* CHALLENGE A *
In the stove-testing excerpt, how does ISO 19867 evaluate emissions of CO and PM2.5?
* CHALLENGE B *
Reproduce word for word the stretch of the stove-testing excerpt from "It can be amusing, in" through "a bad idea!".
** START OF EXCERPT TO READ **
There have been many versions of Water Boiling Tests, including the 1987 International Standards, Shell Foundation, IWA, ISO 19867, Chinese, Indian and many others. The lab tests do not predict in-field use but are intended to compare results when variables are controlled. 

It can be amusing, in a sad way, to watch how the stove communities (heating and cooking) can get quite hot under the collar about how lab tests don’t accurately predict what users experience. I suppose there are some small rewards that accompany a historical perspective and having read the quite explicit introductions?

I like ISO 19867 and value testing stoves at high, medium, low power, etc. The recent grant has us attempting to upgrade performance in twelve natural draft TLUDs and Rocket stoves. When using ISO 19867, it’s interesting to see how much thermal efficiency is valued! Emissions of CO and PM2.5 are evaluated by the weight of the pollutant (gram or milligram) per megajoule delivered to the pot. To get a good score, thermal efficiency must be as good as you can get, while CO and PM2.5 must be reduced as much as possible, as well.

Not a bad idea! 

We are investigating a new way of making Rocket stoves and have tried it in two SSM stoves so far and are now trying it in a BURN stove. Going for highest thermal efficiency is pretty well understood and that’s nice when emissions and thermal efficiency are interrelated.
** END OF EXCERPT TO READ **
** START OF DATA SHOWN **
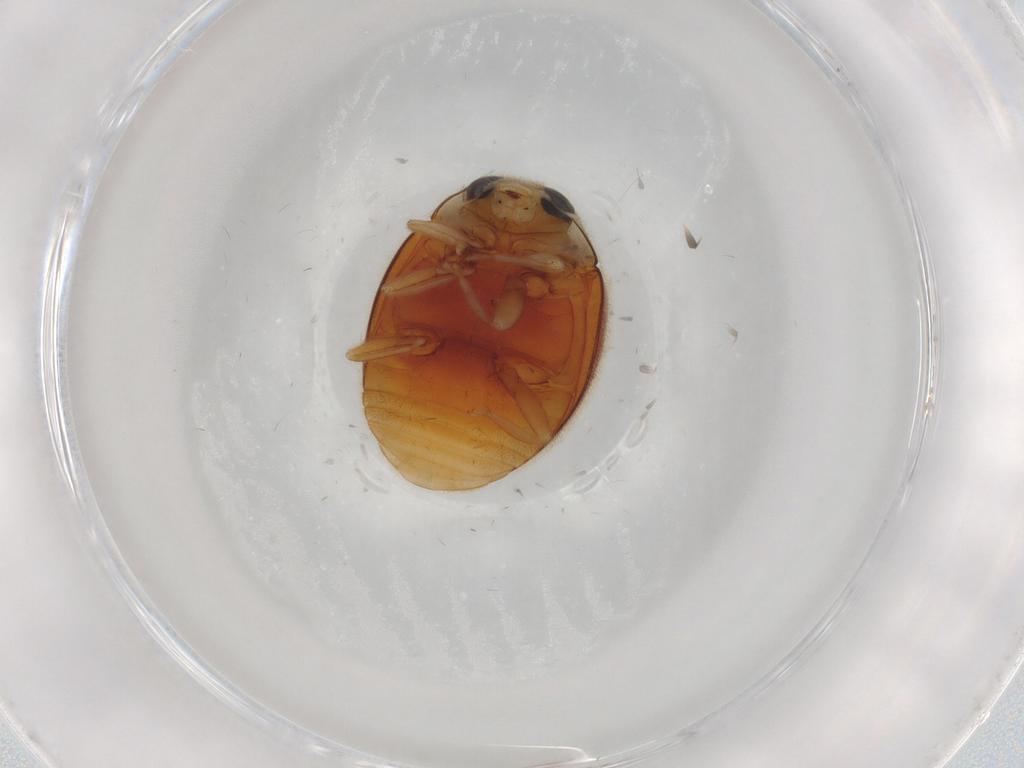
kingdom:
** END OF DATA SHOWN **
* TASK RESULT A *
They are evaluated by the weight of the pollutant (gram or milligram) per megajoule delivered to the pot.

* TASK RESULT B *
It can be amusing, in a sad way, to watch how the stove communities (heating and cooking) can get quite hot under the collar about how lab tests don’t accurately predict what users experience. I suppose there are some small rewards that accompany a historical perspective and having read the quite explicit introductions?

I like ISO 19867 and value testing stoves at high, medium, low power, etc. The recent grant has us attempting to upgrade performance in twelve natural draft TLUDs and Rocket stoves. When using ISO 19867, it’s interesting to see how much thermal efficiency is valued! Emissions of CO and PM2.5 are evaluated by the weight of the pollutant (gram or milligram) per megajoule delivered to the pot. To get a good score, thermal efficiency must be as good as you can get, while CO and PM2.5 must be reduced as much as possible, as well.

Not a bad idea!